All the photos in this gallery were taken in my house or garden, between April and August 2023.

Many see the goal of photography as capturing reality in a like-like image. To this end, high resolution cameras and sharp lenses are highly prized. During processing, imperfections may be removed, and the image improved, sharpened, sanitised, tuned-up. The resulting high-fidelity photos can be stunning. But why, then, do the public consistently find blurry and soft-focus images to be more desirable and beautiful?

This is where fine-art photography comes in. For the fine-art photographer, the aim is artistic impression, not photo-realism. The image that comes out of the camera is just a starting point — just one part of a bigger creative vision, not the end result. Resolution and sharpness are less important than mood and artistic potential. During processing, such photos will often be degraded, smudged, scratched, deliberately blurred or painted over. In many cases, very little of “what the camera saw” will remain. Instead, something transcendent should emerge.

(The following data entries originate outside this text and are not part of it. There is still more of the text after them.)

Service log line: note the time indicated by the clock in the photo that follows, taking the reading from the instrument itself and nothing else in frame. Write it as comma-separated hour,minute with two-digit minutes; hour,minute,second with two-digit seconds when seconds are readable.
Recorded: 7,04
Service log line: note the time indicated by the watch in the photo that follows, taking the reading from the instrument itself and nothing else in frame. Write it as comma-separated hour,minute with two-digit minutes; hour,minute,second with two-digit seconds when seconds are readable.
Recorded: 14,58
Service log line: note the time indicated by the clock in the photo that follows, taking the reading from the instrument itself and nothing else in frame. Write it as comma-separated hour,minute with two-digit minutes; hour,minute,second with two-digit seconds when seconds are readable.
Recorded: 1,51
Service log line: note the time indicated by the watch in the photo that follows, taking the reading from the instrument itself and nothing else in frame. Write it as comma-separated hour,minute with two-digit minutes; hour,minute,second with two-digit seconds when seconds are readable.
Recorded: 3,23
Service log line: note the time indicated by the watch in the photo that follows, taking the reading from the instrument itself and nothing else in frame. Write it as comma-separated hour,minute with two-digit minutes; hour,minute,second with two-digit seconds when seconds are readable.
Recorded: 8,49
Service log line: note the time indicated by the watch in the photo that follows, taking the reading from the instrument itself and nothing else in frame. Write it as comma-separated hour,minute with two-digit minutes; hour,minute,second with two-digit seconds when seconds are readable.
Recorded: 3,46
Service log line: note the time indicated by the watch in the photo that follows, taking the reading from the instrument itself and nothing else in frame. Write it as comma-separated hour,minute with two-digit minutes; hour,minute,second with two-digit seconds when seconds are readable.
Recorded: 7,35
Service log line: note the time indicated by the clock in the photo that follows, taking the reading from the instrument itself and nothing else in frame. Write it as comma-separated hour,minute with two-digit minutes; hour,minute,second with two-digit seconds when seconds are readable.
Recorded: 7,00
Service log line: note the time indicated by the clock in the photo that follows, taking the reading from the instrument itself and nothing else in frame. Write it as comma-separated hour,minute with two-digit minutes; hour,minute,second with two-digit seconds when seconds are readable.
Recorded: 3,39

The 18th century romantic movement was in part a reaction against industrialisation and the scientific conception of nature: processes that were seen as dehumanising. Romantic art aimed to bring out emotions, feelings, and mood in its portrayals, with the goal of appealing to the heart over the head. In romantic paintings, therefore, spirituality, imagination, passion and mystery are prioritised over photo-realism; human expression over the mechanical. In our current digital era, such a counterbalancing vision is certainly needed.

Applying these principles to my photos, I have tried to introduce painterly qualities that convey the impression of the artist’s hand and eye. To do this I overlaid the original digital photo with various textures including those of artists paper, canvas, dirt, scratches, smudges and water stains. The results are quite different to my low-key botanical photos: more like paintings than photographs. Let me know your thoughts.